Vor allem bei schwer aufzuschließenden und exothermen Proben ist eine gute und genaue Kontrolle der Temperatur – dem wichtigsten
Parameter während des Aufschlusses – unverzichtbar (s. LP-Info-
Kasten). Multiwave 5000 meistert in Kombination mit dem neuen Rotor 20SVT50 sowohl Routineproben, als auch Materialien wie Petroleum- oder Polymerproben, für deren
vollständigen Aufschluss, Temperaturen über 200 °C benötigt werden.

Schneller ans Ziel mit vordefinierten Methoden

Methodenentwicklung kann ein sehr langwieriger Prozess sein. Vor allem im Pharmabereich sind strenge Vorgaben hinsichtlich der Dokumentation und Durchführung der Probenvorbereitung zu beachten. Die auf der Reaktionsplattform enthaltenen Programme der inkludierten Methodenbibliothek entsprechen nationalen und internationalen Standards wie US oder European Pharmakopöe, GMP und GAMP 5. Zusätzlich wird ein spezielles Pharma-Qualifizierungspaket angeboten, um Multiwave 5000 schnell in den Workflow zu integrieren.

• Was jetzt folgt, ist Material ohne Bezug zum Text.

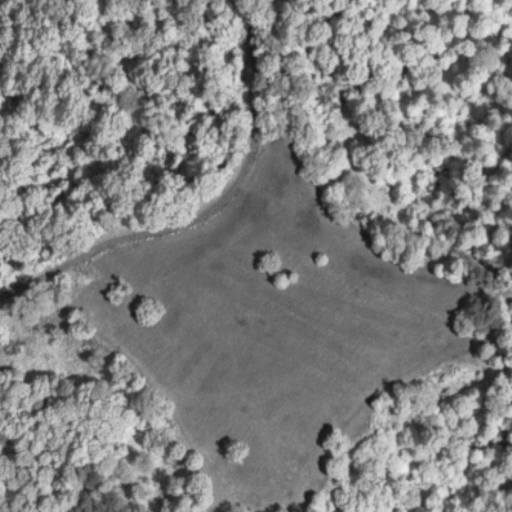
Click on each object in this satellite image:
road: (134, 165)
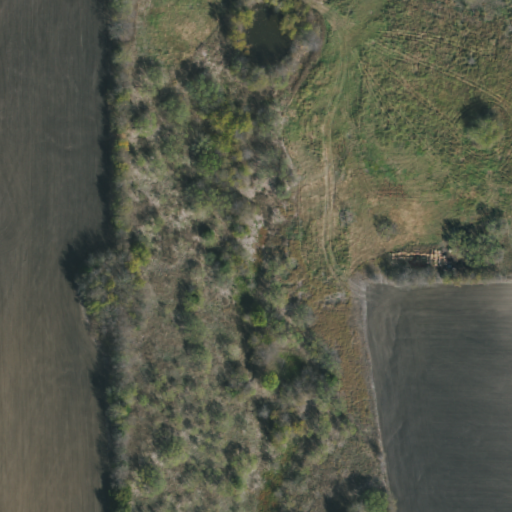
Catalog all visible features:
road: (458, 20)
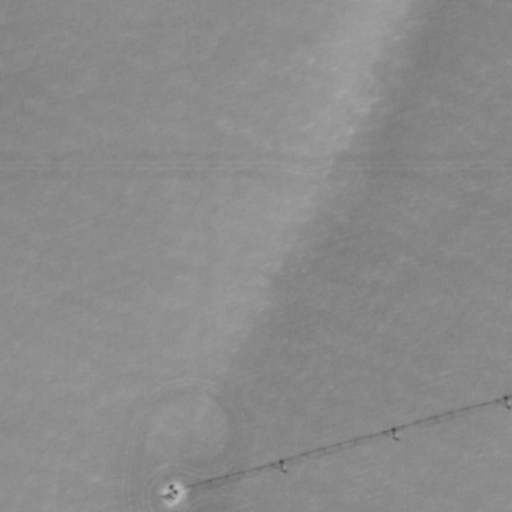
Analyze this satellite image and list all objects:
crop: (256, 256)
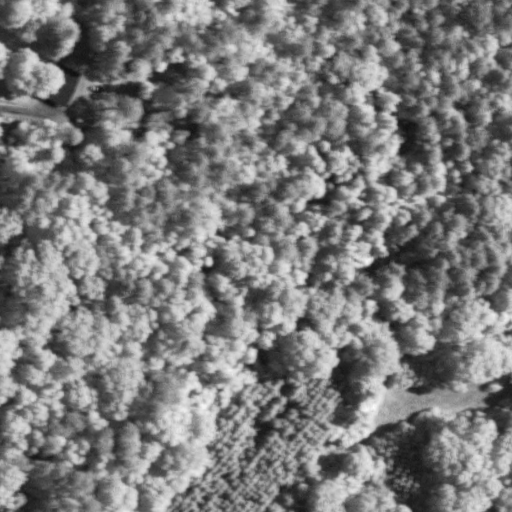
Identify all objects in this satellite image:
building: (54, 84)
road: (28, 112)
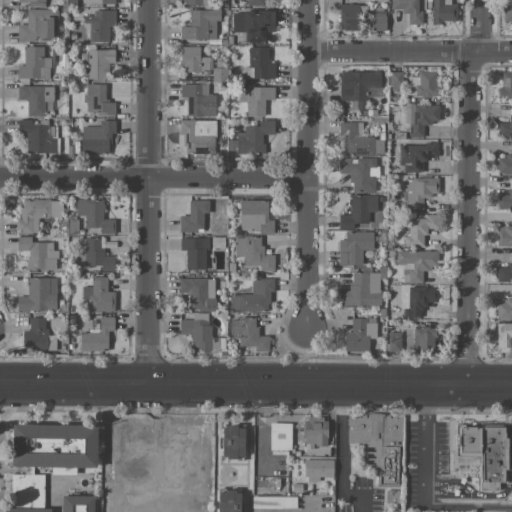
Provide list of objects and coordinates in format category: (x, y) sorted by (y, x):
building: (106, 2)
building: (192, 2)
building: (254, 2)
building: (33, 3)
building: (407, 10)
building: (507, 10)
building: (443, 11)
building: (349, 17)
building: (378, 20)
building: (37, 25)
building: (99, 25)
building: (200, 25)
building: (257, 25)
road: (474, 25)
road: (409, 50)
building: (192, 60)
building: (98, 63)
building: (260, 63)
building: (34, 64)
building: (395, 81)
building: (423, 84)
building: (505, 84)
building: (357, 86)
building: (35, 98)
building: (254, 99)
building: (97, 100)
building: (197, 100)
building: (419, 118)
building: (505, 127)
building: (37, 136)
building: (198, 137)
building: (96, 138)
building: (250, 138)
building: (357, 141)
building: (415, 156)
road: (307, 163)
building: (504, 164)
building: (359, 173)
road: (153, 176)
road: (146, 190)
building: (417, 192)
building: (505, 198)
building: (358, 211)
building: (32, 215)
building: (94, 215)
building: (193, 216)
road: (469, 216)
building: (254, 217)
building: (418, 230)
building: (504, 235)
building: (354, 248)
building: (194, 253)
building: (253, 253)
building: (37, 254)
building: (97, 255)
building: (415, 264)
building: (504, 272)
building: (362, 290)
building: (198, 293)
building: (38, 295)
building: (97, 296)
building: (253, 297)
building: (418, 301)
building: (504, 309)
building: (198, 332)
building: (248, 334)
building: (34, 335)
building: (359, 335)
building: (97, 336)
building: (504, 337)
building: (423, 340)
building: (393, 342)
road: (255, 381)
building: (314, 431)
building: (280, 436)
building: (232, 442)
building: (377, 445)
building: (53, 447)
road: (341, 448)
building: (484, 450)
building: (484, 452)
building: (317, 469)
road: (423, 488)
building: (26, 491)
building: (228, 501)
building: (77, 504)
building: (26, 510)
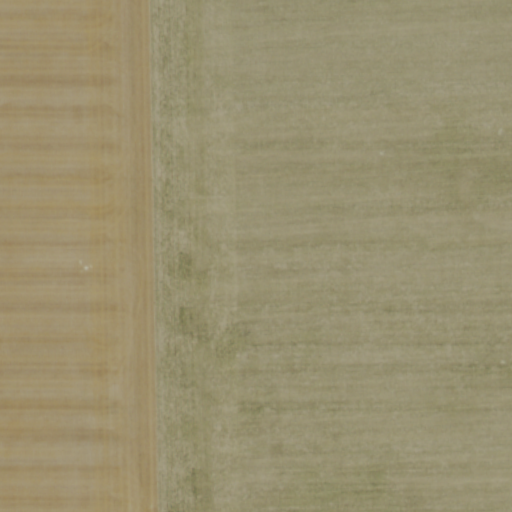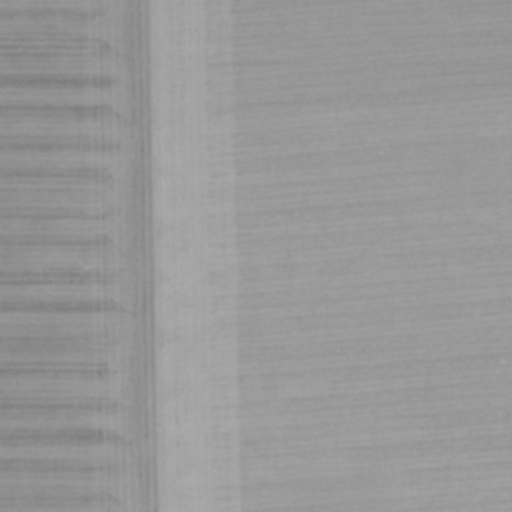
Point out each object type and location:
crop: (256, 256)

Eine Mikrowellenreaktionsplattform, die den Laboralltag einfacher macht

Die Auswahl des Programms erfolgt direkt über die interaktive Methodenbibliothek mit mehr als 500 gespeicherten Programmen. Alternativ können neue Programme schnell erstellt und gespeichert werden. Auch der Startbildschirm lässt sich individuell anpassen. Oft verwendete Methoden können beispielsweise direkt am Startbildschirm abgespeichert werden, sodass für zukünftige Läufe nur noch ein Fingertipp notwendig ist. Hilfreiche Features wie das am Gerät verfügbare Videohandbuch erleichtern den Laboralltag zusätzlich.

Multiwave 5000 ist eine Mikrowellenreaktionsplattform für den Aufschluss von Proben mit variierender Komplexität oder variierendem Volumen, die neben dem Säureaufschluss für eine Vielzahl an Anwendungen wie Verdampfung, Säureleaching und Extraktionen ausgelegt ist.